10⁵ total splenocytes from AND TCRαβ mice were transferred into CD90.1⁺ syngeneic hosts and recipients were immunized with PCC_88-104 or PCC_103K. (A) Representative probability contours of Vβ3 staining versus CD90.2 for PCC_88-104 (left) and PCC_103K (right) immunized recipients. (B) Total number of PCC-specific transgenic effector AND TCRαβ CD4 T cells (Vα11⁺Vβ3⁺CD90.2⁺CD44^hi) in draining LN of recipients immunized with PCC_88-104 or PCC_103K (mean ± SEM). (C) Annexin V–PE staining of PCC-specific transgenic effector AND TCRαβ CD4 T cells (Vα11⁺Vβ3⁺CD90.2⁺CD44^hi) in draining LN (left and middle panel). Staurosporine-treated splenocytes (right panel) were used as positive control. Data shown are derived from two independent experiments (n≥3 mice per group).

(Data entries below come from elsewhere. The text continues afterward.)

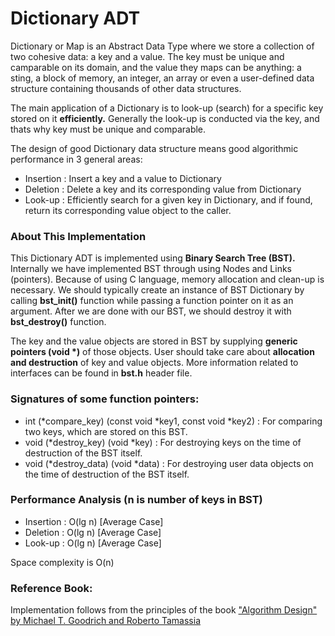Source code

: # Dictionary ADT

Dictionary or Map is an Abstract Data Type where we store a collection of two cohesive data: a key and a value. The key must be unique and camparable on its domain, and the value they maps can be anything: a sting, a block of memory, an integer, an array or even a user-defined data structure containing thousands of other data structures.

The main application of a Dictionary is to look-up (search) for a specific key stored on it <b>efficiently.</b> Generally the look-up is conducted via the key, and thats why key must be unique and comparable.

The design of good Dictionary data structure means good algorithmic performance in 3 general areas:
  * Insertion : Insert a key and a value to Dictionary
  * Deletion  : Delete a key and its corresponding value from Dictionary
  * Look-up   : Efficiently search for a given key in Dictionary, and if found, return its corresponding value object to the caller.

### About This Implementation
This Dictionary ADT is implemented using <b>Binary Search Tree (BST).</b> Internally we have implemented BST through using Nodes and Links (pointers). Because of using C language, memory allocation and clean-up is necessary. We should typically create an instance of BST Dictionary by calling <b>bst_init()</b> function while passing a function pointer on it as an argument. After we are done with our BST, we should destroy it with <b>bst_destroy()</b> function.

The key and the value objects are stored in BST by supplying <b>generic pointers (void *)</b> of those objects. User should take care about <b>allocation and destruction</b> of key and value objects. More information related to interfaces can be found in <b>bst.h</b> header file.

### Signatures of some function pointers:
  * int (*compare_key) (const void *key1, const void *key2) : For comparing two keys, which are stored on this BST.
  * void (*destroy_key) (void *key) : For destroying keys on the time of destruction of the BST itself.
  * void (*destroy_data) (void *data) : For destroying user data objects on the time of destruction of the BST itself.

### Performance Analysis (n is number of keys in BST)
  * Insertion : O(lg n)         [Average Case]
  * Deletion  : O(lg n)         [Average Case]
  * Look-up   : O(lg n)         [Average Case]
 
Space complexity is O(n)


### Reference Book:
Implementation follows from the principles of the book <a href="http://ww3.algorithmdesign.net/">"Algorithm Design" by Michael T. Goodrich and Roberto Tamassia</a>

Figure 7. Impact of pMHCII stability on clonal selection is dependent on antigen dose

(A) Antigen-specific CD4 T cells (Vα11⁺Vβ3⁺CD44^hiCD62L^lo) at day 7 in LN from mice immunized with decreasing dose of PCC_88-104 or PCC_103K peptides. Numbers above boxed areas indicate percent cells in representative profile (B) Total number of antigen-specific CD4 T cells (Vα11⁺Vβ3⁺CD44^hiCD62L^lo) after immunization with decreasing dose of PCC_88-104 or PCC_103K peptides. **, P ≤ 0.01 (unpaired Student’s t-test). (C) Use of preferred CDR3 features per cell in mice immunized with indicated dose of PCC_103K. Each dot represents the sequence information from a single-cell. Middle row: percent cells (± SEM) with ≥6 preferred features, expressing a restricted TCR of the dominant clonotype. The numbers of sequences (derived from three individual mice) used in the analysis are displayed as the n on the x-axis. (D) Relative abundance of antigen-specific CD4 T cells (Vα11⁺Vβ3⁺CD44^hiCD62L^lo) expressing Jβ1.2 or Jβ2.5 gene segments for indicated PCC_103K dose. **, P ≤0.01 (unpaired Student’s t-test). (E) Amino acid sequences of CDR3β regions for antigen-specific CD4 T cells (Vα11⁺Vβ3⁺CD44^hiCD62L^lo) isolated from mice immunized with indicated dose of PCC_103K. Percent cells (± SEM) expressing predominant clonotypes are shown. (F) Representative Tetramer staining of antigen-specific CD4 T cells (Vα11⁺pMHCIITet⁺CD44^hi) at day 7 in LN from B10.BR mice immunized with indicated dose of PCC_103K. Numbers beside boxed areas indicate percent cells in profile. (G) Mean fluorescence intensity of pMHCII tetramer staining for antigen-specific CD4 T cells (Vα11⁺pMHCIItet⁺CD44^hiCD62L^lo) after immunization with the indicated dose of PCC_103K. **, P ≤0.01 (paired Student’s t-test). Data shown are derived from three independent experiments (n≥3 mice per group).